**What is being asked:** If a line in the material below holds the string "clock", tally it, then give the tally alone.

**Data section:**
++++

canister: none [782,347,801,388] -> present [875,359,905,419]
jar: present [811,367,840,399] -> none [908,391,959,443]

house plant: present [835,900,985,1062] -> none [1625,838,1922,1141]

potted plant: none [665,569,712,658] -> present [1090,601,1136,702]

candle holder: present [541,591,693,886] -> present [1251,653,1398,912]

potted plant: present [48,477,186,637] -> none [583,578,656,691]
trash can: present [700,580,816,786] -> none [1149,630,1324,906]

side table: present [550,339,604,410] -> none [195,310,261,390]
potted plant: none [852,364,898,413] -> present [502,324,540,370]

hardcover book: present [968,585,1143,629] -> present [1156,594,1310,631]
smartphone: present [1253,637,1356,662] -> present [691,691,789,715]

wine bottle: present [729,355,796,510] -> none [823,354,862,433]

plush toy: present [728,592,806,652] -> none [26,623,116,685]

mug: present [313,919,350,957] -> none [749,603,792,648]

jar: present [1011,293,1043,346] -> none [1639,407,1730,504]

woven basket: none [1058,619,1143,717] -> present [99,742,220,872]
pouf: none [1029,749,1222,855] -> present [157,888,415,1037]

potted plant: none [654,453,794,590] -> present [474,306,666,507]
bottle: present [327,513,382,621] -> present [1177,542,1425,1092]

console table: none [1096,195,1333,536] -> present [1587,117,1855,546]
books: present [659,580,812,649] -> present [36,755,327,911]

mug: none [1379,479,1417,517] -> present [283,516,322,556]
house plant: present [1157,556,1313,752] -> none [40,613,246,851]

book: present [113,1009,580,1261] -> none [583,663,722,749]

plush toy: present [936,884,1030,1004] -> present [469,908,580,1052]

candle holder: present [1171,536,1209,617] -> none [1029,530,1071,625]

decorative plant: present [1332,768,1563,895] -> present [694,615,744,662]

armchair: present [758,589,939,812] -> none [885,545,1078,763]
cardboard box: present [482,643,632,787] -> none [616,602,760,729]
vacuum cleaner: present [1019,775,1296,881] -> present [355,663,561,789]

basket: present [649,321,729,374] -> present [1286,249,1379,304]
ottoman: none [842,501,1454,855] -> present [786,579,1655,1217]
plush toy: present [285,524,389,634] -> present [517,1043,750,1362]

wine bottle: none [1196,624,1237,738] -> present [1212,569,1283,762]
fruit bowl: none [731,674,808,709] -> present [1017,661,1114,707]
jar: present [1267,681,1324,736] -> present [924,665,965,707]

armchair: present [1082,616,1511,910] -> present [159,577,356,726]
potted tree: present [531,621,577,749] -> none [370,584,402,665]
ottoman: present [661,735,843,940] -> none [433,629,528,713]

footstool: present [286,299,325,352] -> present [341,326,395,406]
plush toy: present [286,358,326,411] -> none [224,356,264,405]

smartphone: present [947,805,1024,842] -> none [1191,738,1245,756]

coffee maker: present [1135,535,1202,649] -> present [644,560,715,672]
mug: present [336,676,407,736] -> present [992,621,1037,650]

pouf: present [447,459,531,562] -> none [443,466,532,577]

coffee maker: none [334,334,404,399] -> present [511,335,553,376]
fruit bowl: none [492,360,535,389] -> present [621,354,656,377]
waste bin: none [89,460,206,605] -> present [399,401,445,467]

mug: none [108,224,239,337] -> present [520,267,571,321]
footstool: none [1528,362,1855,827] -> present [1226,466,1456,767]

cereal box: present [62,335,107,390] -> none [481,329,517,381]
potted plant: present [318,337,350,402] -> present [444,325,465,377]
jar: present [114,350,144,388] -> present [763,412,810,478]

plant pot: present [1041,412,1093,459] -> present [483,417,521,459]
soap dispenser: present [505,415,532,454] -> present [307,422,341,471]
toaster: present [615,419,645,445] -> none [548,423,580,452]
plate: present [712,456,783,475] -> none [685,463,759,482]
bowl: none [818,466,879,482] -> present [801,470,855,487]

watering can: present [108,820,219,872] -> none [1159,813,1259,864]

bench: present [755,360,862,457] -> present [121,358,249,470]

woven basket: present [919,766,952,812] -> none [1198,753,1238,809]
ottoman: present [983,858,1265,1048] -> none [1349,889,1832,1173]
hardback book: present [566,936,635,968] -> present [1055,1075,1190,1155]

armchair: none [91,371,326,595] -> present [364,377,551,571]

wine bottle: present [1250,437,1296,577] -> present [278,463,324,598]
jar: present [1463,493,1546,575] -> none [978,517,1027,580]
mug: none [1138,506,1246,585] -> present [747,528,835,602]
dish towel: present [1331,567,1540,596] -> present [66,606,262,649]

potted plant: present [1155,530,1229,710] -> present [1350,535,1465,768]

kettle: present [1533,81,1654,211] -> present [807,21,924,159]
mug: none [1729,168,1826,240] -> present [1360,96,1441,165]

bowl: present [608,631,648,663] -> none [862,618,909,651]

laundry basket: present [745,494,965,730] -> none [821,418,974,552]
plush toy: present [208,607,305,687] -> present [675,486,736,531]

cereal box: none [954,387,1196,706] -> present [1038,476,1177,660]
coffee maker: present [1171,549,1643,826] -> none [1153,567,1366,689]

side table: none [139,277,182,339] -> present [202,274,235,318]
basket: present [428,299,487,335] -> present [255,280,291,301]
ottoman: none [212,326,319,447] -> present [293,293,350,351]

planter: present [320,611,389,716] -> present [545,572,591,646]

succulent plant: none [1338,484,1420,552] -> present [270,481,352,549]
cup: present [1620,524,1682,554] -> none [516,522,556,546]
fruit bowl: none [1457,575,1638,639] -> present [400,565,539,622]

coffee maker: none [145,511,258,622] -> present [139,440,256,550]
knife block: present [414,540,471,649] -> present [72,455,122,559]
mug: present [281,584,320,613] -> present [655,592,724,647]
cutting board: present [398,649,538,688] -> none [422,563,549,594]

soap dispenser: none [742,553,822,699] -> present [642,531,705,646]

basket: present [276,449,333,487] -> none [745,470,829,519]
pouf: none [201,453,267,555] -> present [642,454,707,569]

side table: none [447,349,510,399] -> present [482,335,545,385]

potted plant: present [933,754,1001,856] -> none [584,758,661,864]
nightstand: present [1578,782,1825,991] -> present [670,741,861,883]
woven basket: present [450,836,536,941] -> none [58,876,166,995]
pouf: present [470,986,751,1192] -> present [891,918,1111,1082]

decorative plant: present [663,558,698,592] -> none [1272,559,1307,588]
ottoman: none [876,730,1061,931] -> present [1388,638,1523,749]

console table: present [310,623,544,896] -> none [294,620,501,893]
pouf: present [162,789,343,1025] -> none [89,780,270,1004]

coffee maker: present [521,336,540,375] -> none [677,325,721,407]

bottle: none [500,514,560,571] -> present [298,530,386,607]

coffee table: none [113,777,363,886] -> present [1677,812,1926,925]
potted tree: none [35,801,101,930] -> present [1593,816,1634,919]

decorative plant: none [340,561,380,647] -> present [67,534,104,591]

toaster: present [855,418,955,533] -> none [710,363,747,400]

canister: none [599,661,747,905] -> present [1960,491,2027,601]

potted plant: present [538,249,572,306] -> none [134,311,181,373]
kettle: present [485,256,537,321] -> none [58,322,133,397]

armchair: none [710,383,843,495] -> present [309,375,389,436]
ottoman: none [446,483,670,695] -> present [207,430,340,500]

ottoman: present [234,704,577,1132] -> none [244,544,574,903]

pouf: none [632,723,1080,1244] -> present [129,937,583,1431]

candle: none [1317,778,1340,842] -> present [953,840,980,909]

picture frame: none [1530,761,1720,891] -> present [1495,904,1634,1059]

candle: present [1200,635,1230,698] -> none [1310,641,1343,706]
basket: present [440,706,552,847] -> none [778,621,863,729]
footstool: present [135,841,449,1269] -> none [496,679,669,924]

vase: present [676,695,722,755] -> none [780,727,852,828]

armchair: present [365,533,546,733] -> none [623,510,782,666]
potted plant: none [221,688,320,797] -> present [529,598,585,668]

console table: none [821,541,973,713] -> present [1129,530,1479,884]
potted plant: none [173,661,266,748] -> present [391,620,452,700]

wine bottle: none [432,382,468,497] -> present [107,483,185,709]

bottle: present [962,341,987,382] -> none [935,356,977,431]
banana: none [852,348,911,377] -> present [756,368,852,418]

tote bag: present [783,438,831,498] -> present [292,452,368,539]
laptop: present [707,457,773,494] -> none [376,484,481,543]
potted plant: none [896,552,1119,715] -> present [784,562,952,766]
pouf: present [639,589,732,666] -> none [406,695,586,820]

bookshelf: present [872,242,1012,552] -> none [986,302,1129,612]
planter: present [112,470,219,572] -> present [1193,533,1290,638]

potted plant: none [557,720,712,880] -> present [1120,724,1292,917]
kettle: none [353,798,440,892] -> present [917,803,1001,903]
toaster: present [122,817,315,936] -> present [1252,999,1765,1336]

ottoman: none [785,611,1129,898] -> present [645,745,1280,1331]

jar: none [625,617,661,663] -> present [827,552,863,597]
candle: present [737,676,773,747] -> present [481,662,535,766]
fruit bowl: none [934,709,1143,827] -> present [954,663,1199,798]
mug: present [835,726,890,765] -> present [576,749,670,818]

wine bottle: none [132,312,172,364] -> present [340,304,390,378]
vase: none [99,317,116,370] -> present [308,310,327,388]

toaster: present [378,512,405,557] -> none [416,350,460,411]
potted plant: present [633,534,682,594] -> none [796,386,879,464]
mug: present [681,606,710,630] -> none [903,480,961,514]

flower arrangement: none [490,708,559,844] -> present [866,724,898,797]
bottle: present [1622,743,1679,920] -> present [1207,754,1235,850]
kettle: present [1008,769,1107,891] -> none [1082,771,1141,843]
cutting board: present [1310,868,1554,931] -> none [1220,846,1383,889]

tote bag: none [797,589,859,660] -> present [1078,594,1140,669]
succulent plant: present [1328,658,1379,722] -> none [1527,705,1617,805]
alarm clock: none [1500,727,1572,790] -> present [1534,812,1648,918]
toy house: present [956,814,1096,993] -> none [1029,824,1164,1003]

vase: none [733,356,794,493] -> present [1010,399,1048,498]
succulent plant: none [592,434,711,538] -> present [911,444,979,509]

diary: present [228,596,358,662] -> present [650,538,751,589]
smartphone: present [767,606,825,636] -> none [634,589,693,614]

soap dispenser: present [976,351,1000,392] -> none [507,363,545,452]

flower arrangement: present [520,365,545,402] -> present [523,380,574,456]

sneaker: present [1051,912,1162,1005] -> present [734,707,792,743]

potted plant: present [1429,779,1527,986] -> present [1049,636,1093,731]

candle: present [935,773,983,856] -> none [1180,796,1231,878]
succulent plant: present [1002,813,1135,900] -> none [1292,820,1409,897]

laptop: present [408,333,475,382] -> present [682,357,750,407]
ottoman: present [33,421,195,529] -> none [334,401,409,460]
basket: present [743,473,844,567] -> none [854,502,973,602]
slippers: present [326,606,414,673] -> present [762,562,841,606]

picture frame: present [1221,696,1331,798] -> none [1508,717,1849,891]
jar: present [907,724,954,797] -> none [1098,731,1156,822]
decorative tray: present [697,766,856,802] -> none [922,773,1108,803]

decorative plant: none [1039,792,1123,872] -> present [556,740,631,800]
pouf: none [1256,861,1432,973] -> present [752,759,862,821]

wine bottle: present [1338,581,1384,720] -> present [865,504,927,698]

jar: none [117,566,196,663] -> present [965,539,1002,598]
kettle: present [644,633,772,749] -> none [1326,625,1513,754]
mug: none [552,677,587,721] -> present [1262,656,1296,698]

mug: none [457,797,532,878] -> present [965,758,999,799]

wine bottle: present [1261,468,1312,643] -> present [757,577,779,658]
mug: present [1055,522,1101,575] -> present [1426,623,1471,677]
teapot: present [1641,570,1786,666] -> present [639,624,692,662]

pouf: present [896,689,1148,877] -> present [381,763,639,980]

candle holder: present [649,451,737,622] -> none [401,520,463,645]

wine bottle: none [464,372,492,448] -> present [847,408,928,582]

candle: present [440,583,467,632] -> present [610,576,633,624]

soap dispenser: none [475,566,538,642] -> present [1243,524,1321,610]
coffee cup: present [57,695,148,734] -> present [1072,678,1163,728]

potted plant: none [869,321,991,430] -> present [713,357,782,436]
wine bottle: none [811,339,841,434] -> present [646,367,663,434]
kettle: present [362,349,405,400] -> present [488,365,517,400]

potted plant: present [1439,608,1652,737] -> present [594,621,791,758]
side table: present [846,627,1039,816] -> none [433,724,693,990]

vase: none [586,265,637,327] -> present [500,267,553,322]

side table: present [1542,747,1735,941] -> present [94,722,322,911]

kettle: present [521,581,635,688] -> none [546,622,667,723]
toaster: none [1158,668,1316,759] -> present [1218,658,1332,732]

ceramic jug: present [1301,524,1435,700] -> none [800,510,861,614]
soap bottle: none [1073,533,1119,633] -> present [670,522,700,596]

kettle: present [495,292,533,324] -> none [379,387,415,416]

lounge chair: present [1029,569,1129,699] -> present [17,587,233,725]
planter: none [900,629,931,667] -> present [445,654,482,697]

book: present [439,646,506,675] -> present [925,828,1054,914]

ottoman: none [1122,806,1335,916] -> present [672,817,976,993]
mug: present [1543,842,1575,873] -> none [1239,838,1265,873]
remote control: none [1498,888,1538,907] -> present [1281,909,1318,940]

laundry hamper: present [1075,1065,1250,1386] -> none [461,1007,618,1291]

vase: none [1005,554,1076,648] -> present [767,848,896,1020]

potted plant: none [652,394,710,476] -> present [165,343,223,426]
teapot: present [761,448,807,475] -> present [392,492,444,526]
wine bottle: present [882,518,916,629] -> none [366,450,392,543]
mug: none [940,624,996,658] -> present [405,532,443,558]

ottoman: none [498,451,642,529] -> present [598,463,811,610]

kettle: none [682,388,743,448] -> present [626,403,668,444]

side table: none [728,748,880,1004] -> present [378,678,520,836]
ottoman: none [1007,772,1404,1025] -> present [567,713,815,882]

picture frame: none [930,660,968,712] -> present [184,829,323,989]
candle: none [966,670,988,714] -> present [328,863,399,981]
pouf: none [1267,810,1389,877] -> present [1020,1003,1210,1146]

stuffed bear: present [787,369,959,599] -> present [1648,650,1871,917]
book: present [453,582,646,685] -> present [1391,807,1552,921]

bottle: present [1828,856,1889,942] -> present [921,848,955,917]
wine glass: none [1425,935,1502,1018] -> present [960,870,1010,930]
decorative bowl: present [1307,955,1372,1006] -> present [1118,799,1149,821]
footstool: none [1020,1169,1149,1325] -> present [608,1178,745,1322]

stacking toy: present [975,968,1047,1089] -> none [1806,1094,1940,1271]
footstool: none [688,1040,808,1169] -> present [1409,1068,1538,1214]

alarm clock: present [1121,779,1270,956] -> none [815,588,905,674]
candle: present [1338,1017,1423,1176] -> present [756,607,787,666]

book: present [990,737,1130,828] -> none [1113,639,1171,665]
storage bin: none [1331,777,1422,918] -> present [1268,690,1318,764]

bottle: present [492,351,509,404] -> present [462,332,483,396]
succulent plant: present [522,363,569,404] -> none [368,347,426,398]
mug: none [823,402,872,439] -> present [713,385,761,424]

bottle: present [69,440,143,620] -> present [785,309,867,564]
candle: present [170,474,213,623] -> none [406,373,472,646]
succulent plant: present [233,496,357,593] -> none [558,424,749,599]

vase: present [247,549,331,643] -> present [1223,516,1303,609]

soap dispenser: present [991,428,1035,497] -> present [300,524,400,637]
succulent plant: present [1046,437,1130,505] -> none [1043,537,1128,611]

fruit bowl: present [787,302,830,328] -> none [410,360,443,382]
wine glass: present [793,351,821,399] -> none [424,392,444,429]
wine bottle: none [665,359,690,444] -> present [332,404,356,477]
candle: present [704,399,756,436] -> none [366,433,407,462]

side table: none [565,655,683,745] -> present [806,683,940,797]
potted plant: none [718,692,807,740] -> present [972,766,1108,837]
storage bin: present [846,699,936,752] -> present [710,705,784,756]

++++

**Response for this exercise:** 2